Don’t Look Like an Idiot: Why You Should Fact Check

Don’t Look Like an Idiot: Why You Should Fact Check

* This is the first of a two-part series on fact checking.

Imagine you’re attending a seminar with the intention of enriching yourself, expanding your knowledge base, or at the very least, picking up a fact or two. Let’s say it’s a TED Talk you’ve been earnestly waiting for, by one of the most respected and most influential personalities in your given industry. Exciting, no? What could ever go wrong?

So you attend the talk, you take down notes, and you make it your life goal to apply all the fascinating and life-enriching things you’ve learned from this successful speaker (who, incidentally, is now your hero). With confidence, you face the work week, only to find out later that everything that the speaker said was false. Okay, not a blatant lie per se, but not completely accurate either. You question the universe; has your entire life been a lie?

fact checking

So you like to write…

If you’re reading this, then you are obviously in the business of creating content; online copy to be specific. You are a writer, providing either on-page or off-page content to paying clients. As such, it’s quite natural to share facts and trivia with your readers and even tell them what to do and how to do things, all in the form of tips, hacks, or whatnot.

As a writer and content provider, you are the TED Talk speaker in the above scenario, sharing information with your audience, your readers. To make sure that your readers don’t end up having existential dilemmas because of the inaccurate information you shared with them, it’s imperative that you check your facts before you put them out there.

Don’t look like an idiot.

Okay, so maybe it’s not that big of a deal (and it’s quite unlikely anyway) that people question their beliefs because of an article you wrote and published without first being sure of its accuracy. But it should be because if anything, publishing such articles only makes you look like an idiot. Other than that, here are other reasons that fact checking your work is important.

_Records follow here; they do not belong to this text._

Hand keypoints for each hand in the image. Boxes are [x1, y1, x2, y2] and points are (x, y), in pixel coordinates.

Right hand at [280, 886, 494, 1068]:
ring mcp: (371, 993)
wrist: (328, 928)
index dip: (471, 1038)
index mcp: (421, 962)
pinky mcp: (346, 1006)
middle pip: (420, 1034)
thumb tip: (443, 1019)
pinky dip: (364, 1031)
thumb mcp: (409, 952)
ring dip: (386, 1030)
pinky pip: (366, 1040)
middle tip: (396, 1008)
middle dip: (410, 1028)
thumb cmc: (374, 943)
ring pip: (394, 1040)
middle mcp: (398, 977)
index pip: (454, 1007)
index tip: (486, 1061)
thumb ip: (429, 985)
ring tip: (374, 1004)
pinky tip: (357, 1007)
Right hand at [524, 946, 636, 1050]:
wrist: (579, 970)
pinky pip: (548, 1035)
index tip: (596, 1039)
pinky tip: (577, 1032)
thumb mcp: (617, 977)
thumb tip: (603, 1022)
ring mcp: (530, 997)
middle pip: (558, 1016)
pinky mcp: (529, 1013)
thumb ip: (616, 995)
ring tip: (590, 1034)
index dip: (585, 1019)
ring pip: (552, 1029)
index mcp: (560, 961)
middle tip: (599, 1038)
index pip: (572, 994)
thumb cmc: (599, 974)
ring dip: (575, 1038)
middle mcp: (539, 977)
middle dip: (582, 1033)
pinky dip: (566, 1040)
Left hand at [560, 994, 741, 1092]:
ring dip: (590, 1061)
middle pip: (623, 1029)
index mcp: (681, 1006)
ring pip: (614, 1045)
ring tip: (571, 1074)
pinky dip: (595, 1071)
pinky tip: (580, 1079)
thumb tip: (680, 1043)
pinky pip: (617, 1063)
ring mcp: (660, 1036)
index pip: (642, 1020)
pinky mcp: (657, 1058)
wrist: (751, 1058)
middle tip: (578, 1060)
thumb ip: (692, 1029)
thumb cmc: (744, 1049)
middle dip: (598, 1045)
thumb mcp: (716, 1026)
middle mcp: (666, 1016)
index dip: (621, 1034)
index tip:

  1. Your reputation is on the line. This is redundant, really, because how much clearer can “don’t look like an idiot” get. All it takes is a Google search of a detail-oriented reader to verify your facts, and if it turns out that you’re wrong, your entire message is overshadowed by a mistake.
  2. Mistakes tend to snowball. Once you’ve published anything online, it’s out there forever. Regardless of revising it or even deleting it, there’s a good chance that someone’s already seen it in its original form. That person could easily share the info they got from you in their own circles, proliferating wrong information. Your mistake can snowball.
  3. You represent your client. Aside from having to guard your own reputation, as a writer, it’s your responsibility to protect your clients’ brand, and even represent it in a positive way. Each wrong bit of information you put out there on behalf of your client is a blotch that tarnishes their reputation.